In October 2008, at the request of Northwestern’s Center on Wrongful Convictions, the firm agreed to assist Mr. Pursley in his effort to get the state of Illinois to retest the ballistics evidence.   On January 26, 2011, the Illinois Appellate Court, reversing a decision by the lower court,  granted his request, making People v. Pursley the first case in the country to allow a prisoner new ballistics testing under a Post-Conviction Testing Act.

The firm then submitted the ballistics evidence to two preeminent and independent ballistics specialists who examined the evidence using new technology and concluded that Mr. Pursley’s firearm did not fire either of the bullets or either of the cartridge cases found at the crime scene.   In December 2016, Judge McGraw of the Winnebago (IL) County Circuit Court held a three-day evidentiary hearing on this evidence, and on March 3, 2017 he vacated Pursley’s conviction and awarded him a new trial.   At that time, Mr. Pursley was released on bond after spending more than 23 years in prison.

The state then appealed Judge McGraw’s decision, to no avail.

On January 10, Mr. Pursley’s retrial began in Winnebago County, with closing arguments heard on January 15.  On January 16, Judge McGraw announced his decision to acquit Mr.
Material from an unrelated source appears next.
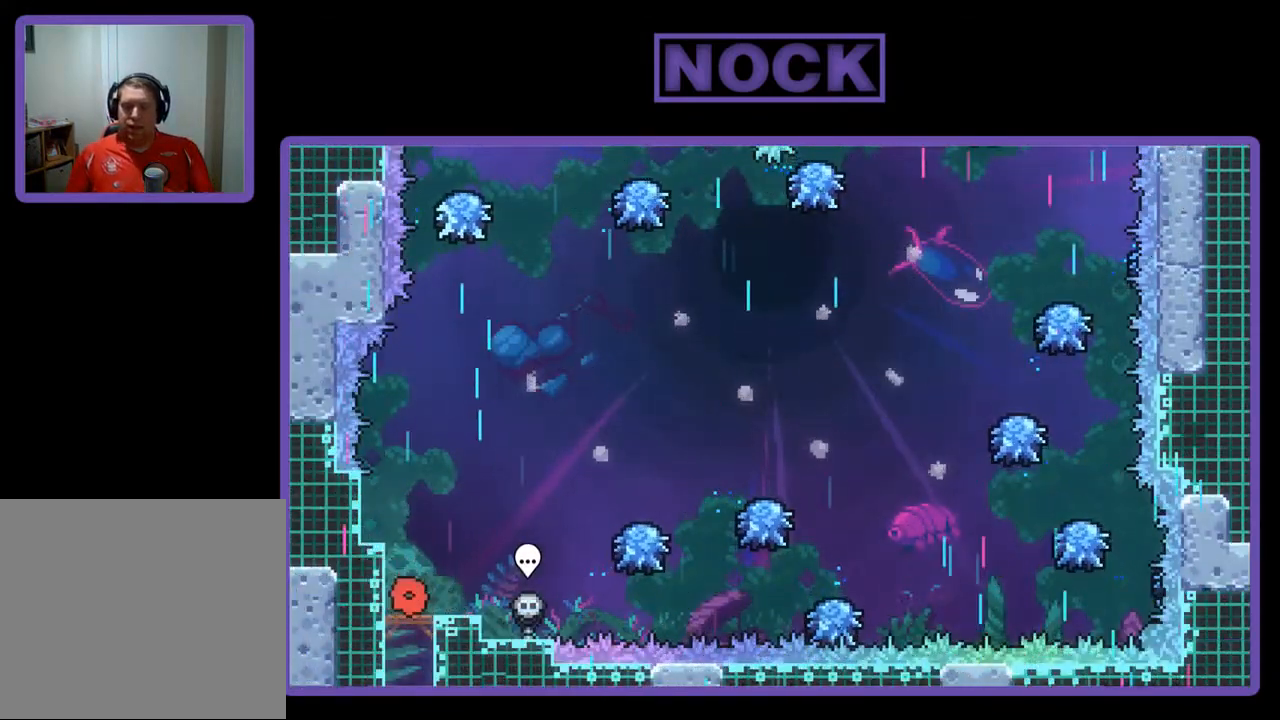
{"buttons": ["CROSS", "R2", "DPAD_RIGHT"], "left_stick": "center", "events": [[33, "R2", "down"], [100, "DPAD_RIGHT", "down"], [433, "CROSS", "down"]]}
Pursley, stating that the “evidence in 1993 was scant by today’s standards, and when you start with scant evidence you’re not in a good position to reevaluate it years later.”  He further commented that the defense’s ballistics experts demonstrated conclusively that the cartridge cases were not fired from the gun attributed to Mr. Pursley.

For more than a decade, a diverse team of lawyers has been dedicated to overturning this wrongful conviction.   Partners Robert R. Stauffer and Andrew W. Vail and Associates Kevin J. Murphy and Monika N. Kothari led significant aspects of the case. .  Associate Sara Kim and paralegals Eric Herling and Nick Perrone provided invaluable assistance before and during trial.   Firmwide, more than 60 professionals – from lawyers to paralegals to library services – contributed 9,478 hours to this case over more than a decade. 

The case generated significant media attention throughout the years.  Various news outlets such as NBC and the Associated Press have reported on the retrial and various pre-trial proceedings.  In the past, both The National Law Journal and Law360 pointed to the case when awarding the firm with pro bono recognition.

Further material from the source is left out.